The XC2V4000-4BF957C-0765 is a Virtex-II Field Programmable Gate Array (FPGA) manufactured by Xilinx Inc. It's a high-performance FPGA offering significant logic density for complex digital designs across diverse industries. Its reconfigurability allows for in-system updates and customization, adapting to evolving requirements and extending product lifecycles.

Applications

• Telecommunications infrastructure
• High-end networking equipment (routers, switches)
• Advanced video processing systems
• Medical imaging devices
• Aerospace and defense systems (radar, sonar)
• Industrial control and automation

Features

• 4 million system gates, enabling implementation of complex logic functions.
• High-speed SelectIO™ interfaces supporting various I/O standards.
• Dedicated embedded multipliers for efficient Digital Signal Processing (DSP).
• On-chip block RAM for high-speed data storage and retrieval.
• Digital Clock Managers (DCMs) for clock synthesis and management.
• Advanced routing architecture for optimal performance and resource utilization.
• Supports various configuration options for design security and flexibility.

Benefits

• Enables implementation of complex and high-performance digital designs.
• Reduces time-to-market with rapid prototyping and design iteration capabilities.
• Offers flexibility to adapt to changing design requirements.
• Optimizes system performance with advanced clock management and routing architecture.
• Provides a cost-effective solution for high-density logic implementation.
• Enhances system reliability with robust design and manufacturing processes.

Additional Details

The XC2V4000-4BF957C-0765 is typically packaged in a Ball Grid Array (BGA) package, specifically a 957-pin BGA. The "-4" speed grade indicates a specific performance level.
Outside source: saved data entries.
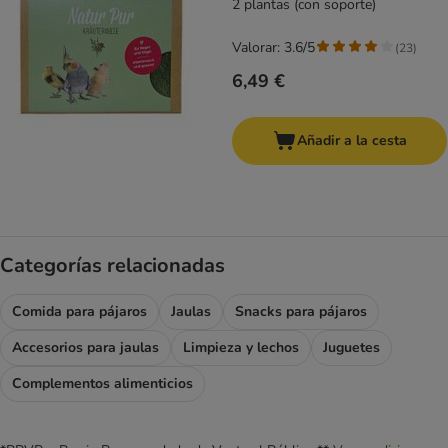
2 plantas (con soporte)
Valorar: 3.6/5
(
23
)
6,49 €
Añadir a la cesta
Categorías relacionadas
Comida para pájaros
Jaulas
Snacks para pájaros
Accesorios para jaulas
Limpieza y lechos
Juguetes
Complementos alimenticios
Detailed specifications including voltage requirements, operating temperature ranges, power consumption, and specific timing characteristics can be found within the device's comprehensive datasheet available from Xilinx. The device's reconfigurability allows for design modifications even after the device is deployed in the field. Use of appropriate design tools and simulation techniques are crucial for successful implementation.